Dinesen learned this firsthand, discovering, for example, that darker roasts contain less caffeine than lighter roasts, dispelling a common misconception. “You can vary the coffee a lot, just based on the roast of the bean and the size of the grind,” she says. “It’s so easily manipulated, if that’s a word.”
In addition to learning more about the science and chemistry of coffee, Dinesen and McDonald learned new brewing techniques, such as using a pour cone. The two even incorporated coffee brewing and testing into their study routine, brewing coffee while tackling problems from another class.
“I would put my pour cone in my backpack with a Ziploc bag full of grounds, and we would go to the student center and take out the cone, a filter, and the coffee grounds,” McDonald says. “And then we were doing verses-overs while doing a P-set. We also tested different amounts of water. It was fun.

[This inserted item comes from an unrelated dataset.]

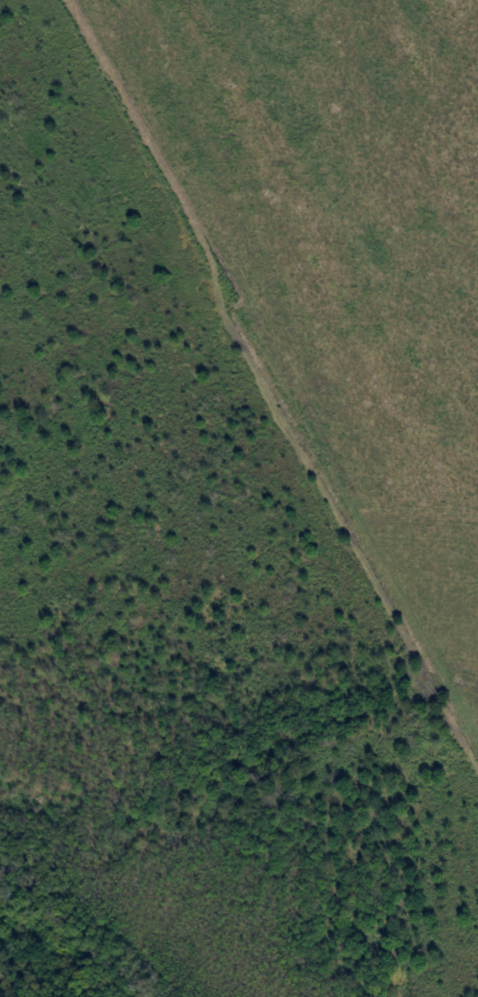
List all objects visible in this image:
road: (273, 368)

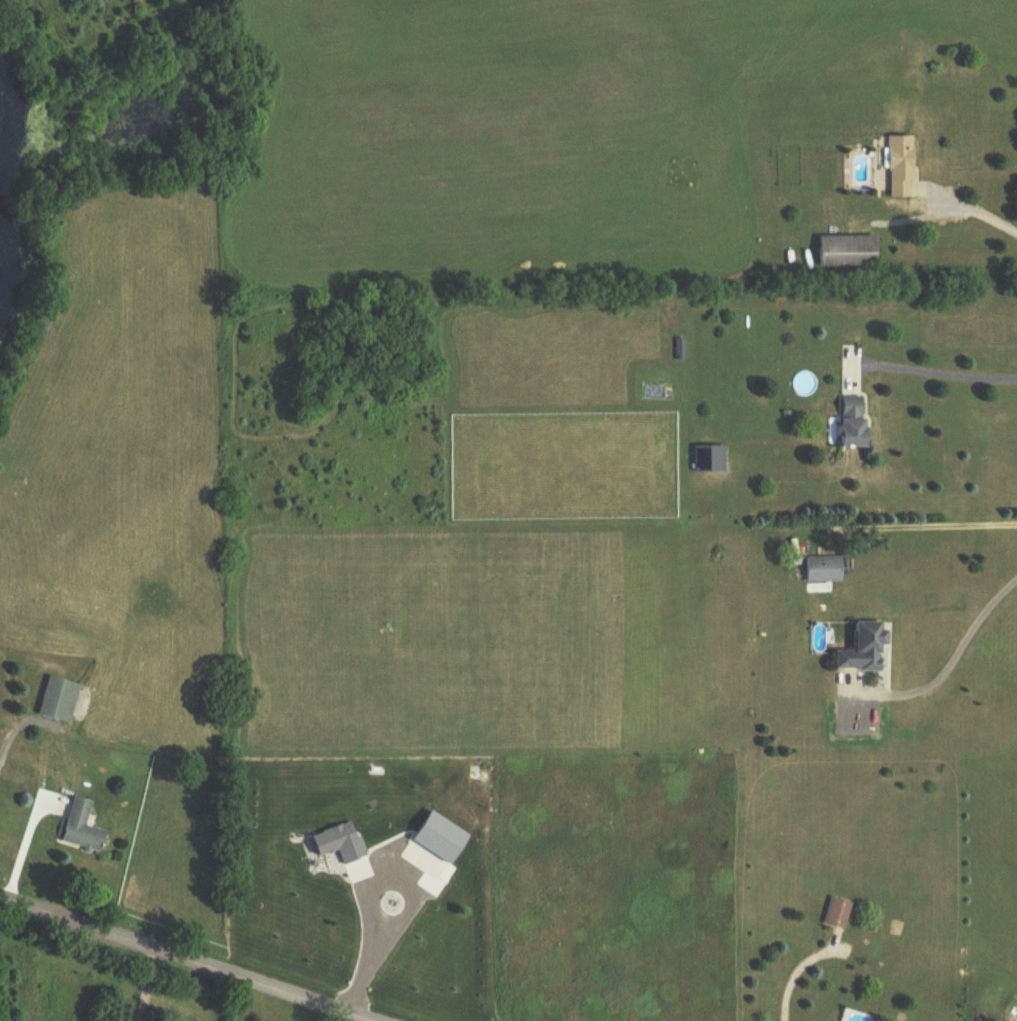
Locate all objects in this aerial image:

Tony Chen, a materials science and engineering student, reflected on the 3000 title – “Using Breakerspace to Make the Perfect Cup” – and whether creating a perfect cup is possible. “I don’t think there is a perfect cup because everyone has their own preferences. I don’t think I’ve reached mine yet,” he says.
Enthusiasm for the complexity of coffee and the process of discovery was exactly what Grossman hoped to inspire in his students. “What I liked best was also seeing them develop their own curiosity,” he says.
He remembers a moment early in the class when the students, after seeing a demonstration of the light microscope, saw the surface texture of an enlarged coffee bean, the mottled shades of color and the pattern in honeycomb of tiny irregular cells.
“They say, ‘Wait a second. What if we added hot water to the grounds while they are under the microscope? Would we see extraction? So they had hot water and ground coffee beans, and voilà, it was different. They could see the extraction there,” says Grossman. “It’s like they have an idea inspired by learning and they’re going to try it. I have seen this happen many, many times throughout the semester.